For the past three years, students in the Community Equity and Development Seminar: Legal Theory and Practice course have been involved in litigation against the owners and managers of vacant properties located across several neighborhoods in predominantly low-income areas of Baltimore. Recently, the parties reached a settlement agreement regarding the nuisance conditions that requires the defendants to invest in rehabilitating some properties and demolishing others that are beyond repair.
The Community Law Center, Inc. (CLC) is lead counsel in the action, along with pro bono counsel at Venable LLP. Under the supervision of Professor Robin Jacobs, director of Strategic Legal Services Projects at the CLC, law students have represented several nonprofit community associations in this action.
The case represents a new legal strategy in the fight against owners of abandoned properties in Baltimore.

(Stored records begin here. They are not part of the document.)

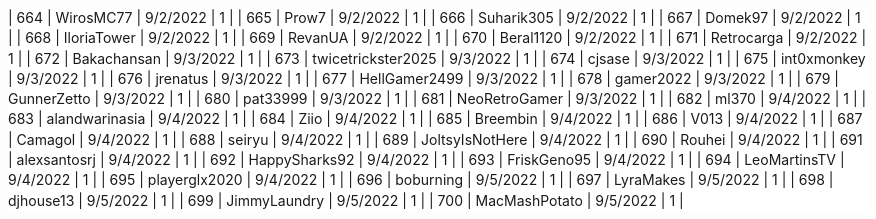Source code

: | 664 | WirosMC77            | 9/2/2022      | 1                |
| 665 | Prow7                | 9/2/2022      | 1                |
| 666 | Suharik305           | 9/2/2022      | 1                |
| 667 | Domek97              | 9/2/2022      | 1                |
| 668 | IloriaTower          | 9/2/2022      | 1                |
| 669 | RevanUA              | 9/2/2022      | 1                |
| 670 | Beral1120            | 9/2/2022      | 1                |
| 671 | Retrocarga           | 9/2/2022      | 1                |
| 672 | Bakachansan          | 9/3/2022      | 1                |
| 673 | twicetrickster2025   | 9/3/2022      | 1                |
| 674 | cjsase               | 9/3/2022      | 1                |
| 675 | int0xmonkey          | 9/3/2022      | 1                |
| 676 | jrenatus             | 9/3/2022      | 1                |
| 677 | HellGamer2499        | 9/3/2022      | 1                |
| 678 | gamer2022            | 9/3/2022      | 1                |
| 679 | GunnerZetto          | 9/3/2022      | 1                |
| 680 | pat33999             | 9/3/2022      | 1                |
| 681 | NeoRetroGamer        | 9/3/2022      | 1                |
| 682 | ml370                | 9/4/2022      | 1                |
| 683 | alandwarinasia       | 9/4/2022      | 1                |
| 684 | Ziio                 | 9/4/2022      | 1                |
| 685 | Breembin             | 9/4/2022      | 1                |
| 686 | V013                 | 9/4/2022      | 1                |
| 687 | Camagol              | 9/4/2022      | 1                |
| 688 | seiryu               | 9/4/2022      | 1                |
| 689 | JoltsyIsNotHere      | 9/4/2022      | 1                |
| 690 | Rouhei               | 9/4/2022      | 1                |
| 691 | alexsantosrj         | 9/4/2022      | 1                |
| 692 | HappySharks92        | 9/4/2022      | 1                |
| 693 | FriskGeno95          | 9/4/2022      | 1                |
| 694 | LeoMartinsTV         | 9/4/2022      | 1                |
| 695 | playerglx2020        | 9/4/2022      | 1                |
| 696 | boburning            | 9/5/2022      | 1                |
| 697 | LyraMakes            | 9/5/2022      | 1                |
| 698 | djhouse13            | 9/5/2022      | 1                |
| 699 | JimmyLaundry         | 9/5/2022      | 1                |
| 700 | MacMashPotato        | 9/5/2022      | 1                |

The lawsuit alleged, in part, that that the Defendants’ 57 properties constituted a nuisance, and that the communities were entitled to relief under the Community Bill of Rights, set forth in Maryland’s Real Property Code.
Involving the first action under the Community Bill of Rights, the case joined together six different community associations as plaintiffs. Putting the power of City Code enforcement into the hands of the communities impacted by the vacant properties is a new legal tool.
The students gained a variety of valuable lawyering skills working on this case, including fact investigation, research, writing, problem solving, and client engagement. The case also involved several areas of law – property, torts, litigation, business entities, tax, statutory interpretation, municipal law, environmental law, land use, and bankruptcy. Students had the unique opportunity to connect different legal skills and different areas of law to further their clients’ goals and, in the end, to bring justice to communities in Baltimore.